Comment Re:What a bunch of hooye, total garbage (Score 1) 91
The supply of money is completely independent of the economics of trading.
If a cow is worth 4 goats, changing the monetary price of a cow to 3 dollars or 300,000 dollars or 25 bazillion lira changes nothing about the trading situation. A goat is still worth one-fourth of a cow. If cows die off and become scarcer and more valuable, then they might end up being worth 10 goats but notice that is COMPLETELY INDEPENDENT of the "value" of our money.
Money is merely a tracking device.
Money is also a storage device. If I trade my cow for 4 goats today when I could have gotten 5 goats for it next week, I've lost out. But if I trade my cow for money today and hold the money, then I can buy 4 goats next week, have money left over to buy something else, and have the savings that come from not having had to feed and care for the cow for a week. Of course it could also go the other way - I could lose on the transaction. And this is how stock markets are supposed to work, for better or worse.

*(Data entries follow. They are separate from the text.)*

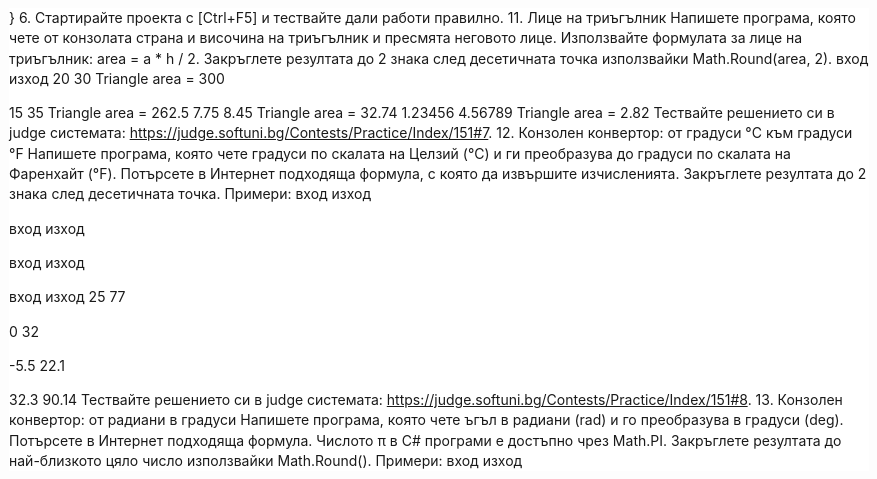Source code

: }
6. Стартирайте проектa с [Ctrl+F5] и тествайте дали работи правилно.
11. Лице на триъгълник
Напишете програма, която чете от конзолата страна и височина на триъгълник и пресмята неговото лице. Използвайте формулата за лице на триъгълник: area = a * h / 2. Закръглете резултата до 2 знака след десетичната точка използвайки Math.Round(area, 2).
вход
изход
20
30
Triangle area = 300

15
35
Triangle area = 262.5
7.75
8.45
Triangle area = 32.74
1.23456
4.56789
Triangle area = 2.82
Тествайте решението си в judge системата: https://judge.softuni.bg/Contests/Practice/Index/151#7.
12. Конзолен конвертор: от градуси °C към градуси °F
Напишете програма, която чете градуси по скалата на Целзий (°C) и ги преобразува до градуси по скалата на Фаренхайт (°F). Потърсете в Интернет подходяща формула, с която да извършите изчисленията. Закръглете резултата до 2 знака след десетичната точка. Примери:
вход
изход

вход
изход

вход
изход

вход
изход
25
77

0
32

-5.5
22.1

32.3
90.14
Тествайте решението си в judge системата: https://judge.softuni.bg/Contests/Practice/Index/151#8.
13. Конзолен конвертор: от радиани в градуси
Напишете програма, която чете ъгъл в радиани (rad) и го преобразува в градуси (deg). Потърсете в Интернет подходяща формула. Числото π в C# програми е достъпно чрез Math.PI. Закръглете резултата до най-близкото цяло число използвайки Math.Round(). Примери:
вход
изход
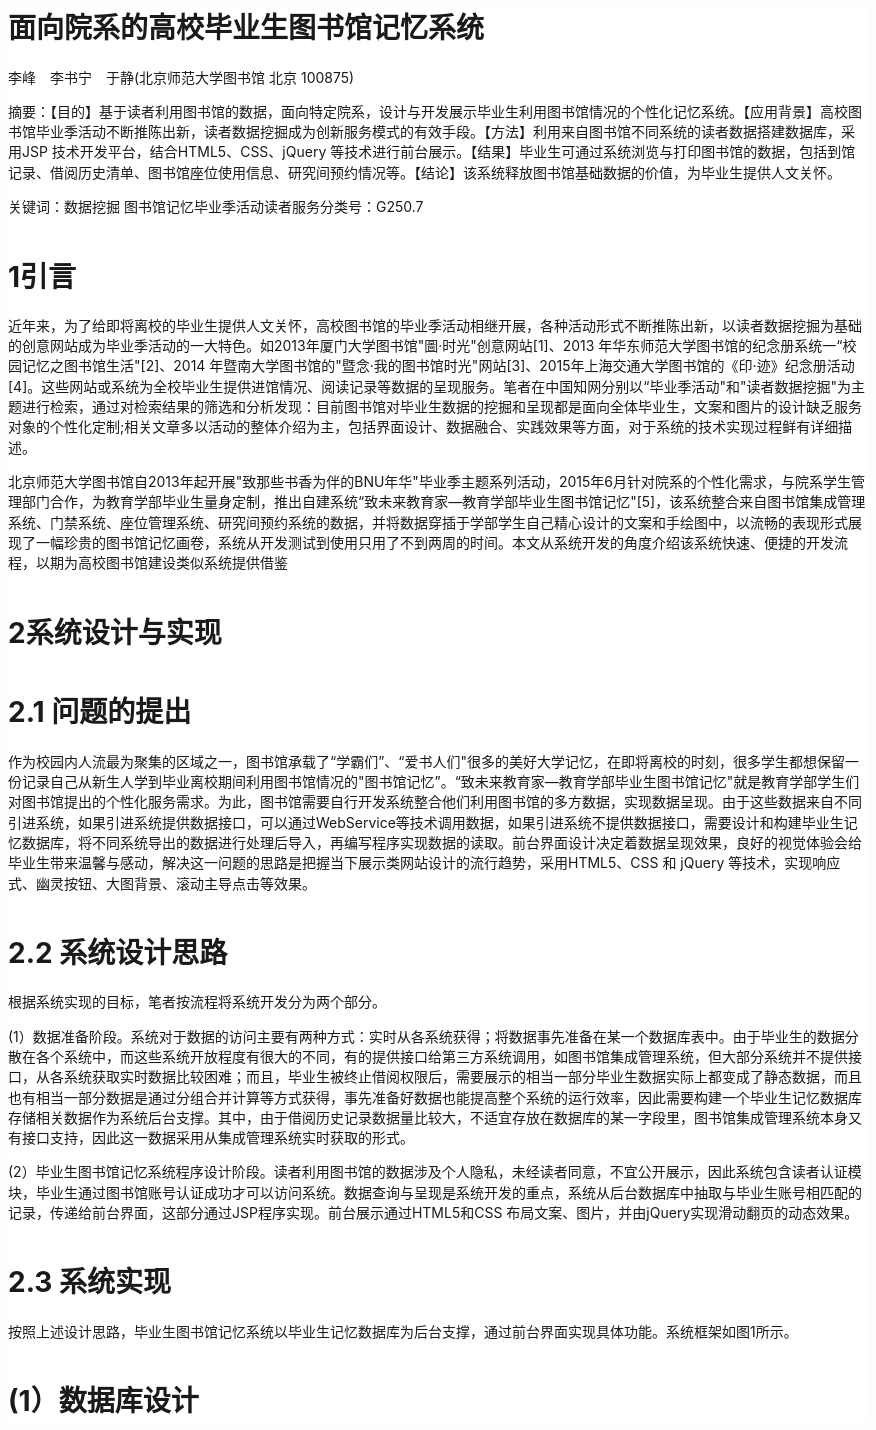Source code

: # 面向院系的高校毕业生图书馆记忆系统

李峰　李书宁　于静(北京师范大学图书馆 北京 100875)

摘要：【目的】基于读者利用图书馆的数据，面向特定院系，设计与开发展示毕业生利用图书馆情况的个性化记忆系统。【应用背景】高校图书馆毕业季活动不断推陈出新，读者数据挖掘成为创新服务模式的有效手段。【方法】利用来自图书馆不同系统的读者数据搭建数据库，采用JSP 技术开发平台，结合HTML5、CSS、jQuery 等技术进行前台展示。【结果】毕业生可通过系统浏览与打印图书馆的数据，包括到馆记录、借阅历史清单、图书馆座位使用信息、研究间预约情况等。【结论】该系统释放图书馆基础数据的价值，为毕业生提供人文关怀。

关键词：数据挖掘 图书馆记忆毕业季活动读者服务分类号：G250.7

# 1引言

近年来，为了给即将离校的毕业生提供人文关怀，高校图书馆的毕业季活动相继开展，各种活动形式不断推陈出新，以读者数据挖掘为基础的创意网站成为毕业季活动的一大特色。如2013年厦门大学图书馆"圖·时光"创意网站[1]、2013 年华东师范大学图书馆的纪念册系统一“校园记忆之图书馆生活"[2]、2014 年暨南大学图书馆的"暨念·我的图书馆时光"网站[3]、2015年上海交通大学图书馆的《印·迹》纪念册活动[4]。这些网站或系统为全校毕业生提供进馆情况、阅读记录等数据的呈现服务。笔者在中国知网分别以“毕业季活动"和"读者数据挖掘"为主题进行检索，通过对检索结果的筛选和分析发现：目前图书馆对毕业生数据的挖掘和呈现都是面向全体毕业生，文案和图片的设计缺乏服务对象的个性化定制;相关文章多以活动的整体介绍为主，包括界面设计、数据融合、实践效果等方面，对于系统的技术实现过程鲜有详细描述。

北京师范大学图书馆自2013年起开展"致那些书香为伴的BNU年华"毕业季主题系列活动，2015年6月针对院系的个性化需求，与院系学生管理部门合作，为教育学部毕业生量身定制，推出自建系统“致未来教育家—教育学部毕业生图书馆记忆"[5]，该系统整合来自图书馆集成管理系统、门禁系统、座位管理系统、研究间预约系统的数据，并将数据穿插于学部学生自己精心设计的文案和手绘图中，以流畅的表现形式展现了一幅珍贵的图书馆记忆画卷，系统从开发测试到使用只用了不到两周的时间。本文从系统开发的角度介绍该系统快速、便捷的开发流程，以期为高校图书馆建设类似系统提供借鉴

# 2系统设计与实现

# 2.1 问题的提出

作为校园内人流最为聚集的区域之一，图书馆承载了“学霸们”、“爱书人们"很多的美好大学记忆，在即将离校的时刻，很多学生都想保留一份记录自己从新生人学到毕业离校期间利用图书馆情况的"图书馆记忆”。“致未来教育家—教育学部毕业生图书馆记忆"就是教育学部学生们对图书馆提出的个性化服务需求。为此，图书馆需要自行开发系统整合他们利用图书馆的多方数据，实现数据呈现。由于这些数据来自不同引进系统，如果引进系统提供数据接口，可以通过WebService等技术调用数据，如果引进系统不提供数据接口，需要设计和构建毕业生记忆数据库，将不同系统导出的数据进行处理后导入，再编写程序实现数据的读取。前台界面设计决定着数据呈现效果，良好的视觉体验会给毕业生带来温馨与感动，解决这一问题的思路是把握当下展示类网站设计的流行趋势，采用HTML5、CSS 和 jQuery 等技术，实现响应式、幽灵按钮、大图背景、滚动主导点击等效果。

# 2.2 系统设计思路

根据系统实现的目标，笔者按流程将系统开发分为两个部分。

(1）数据准备阶段。系统对于数据的访问主要有两种方式：实时从各系统获得；将数据事先准备在某一个数据库表中。由于毕业生的数据分散在各个系统中，而这些系统开放程度有很大的不同，有的提供接口给第三方系统调用，如图书馆集成管理系统，但大部分系统并不提供接口，从各系统获取实时数据比较困难；而且，毕业生被终止借阅权限后，需要展示的相当一部分毕业生数据实际上都变成了静态数据，而且也有相当一部分数据是通过分组合并计算等方式获得，事先准备好数据也能提高整个系统的运行效率，因此需要构建一个毕业生记忆数据库存储相关数据作为系统后台支撑。其中，由于借阅历史记录数据量比较大，不适宜存放在数据库的某一字段里，图书馆集成管理系统本身又有接口支持，因此这一数据采用从集成管理系统实时获取的形式。

(2）毕业生图书馆记忆系统程序设计阶段。读者利用图书馆的数据涉及个人隐私，未经读者同意，不宜公开展示，因此系统包含读者认证模块，毕业生通过图书馆账号认证成功才可以访问系统。数据查询与呈现是系统开发的重点，系统从后台数据库中抽取与毕业生账号相匹配的记录，传递给前台界面，这部分通过JSP程序实现。前台展示通过HTML5和CSS 布局文案、图片，并由jQuery实现滑动翻页的动态效果。

# 2.3 系统实现

按照上述设计思路，毕业生图书馆记忆系统以毕业生记忆数据库为后台支撑，通过前台界面实现具体功能。系统框架如图1所示。

# (1）数据库设计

But that storage medium makes room for all kinds of middle men, and ultimately gives rise to all sorts of ways to game the system. And because so much money is paid to people who have added little or no value to the system, or who in fact have taken value out of the sytem, a large percentage of 'legal' tender might as well be counterfeit.
Money makes assets and liabilities more fluid, more portable, and easier to hide. It introduces both efficiencies and inefficiencies, and it causes different market sectors to be much more interdependent on each other than they otherwise would. So, no, money is not "merely a tracking device".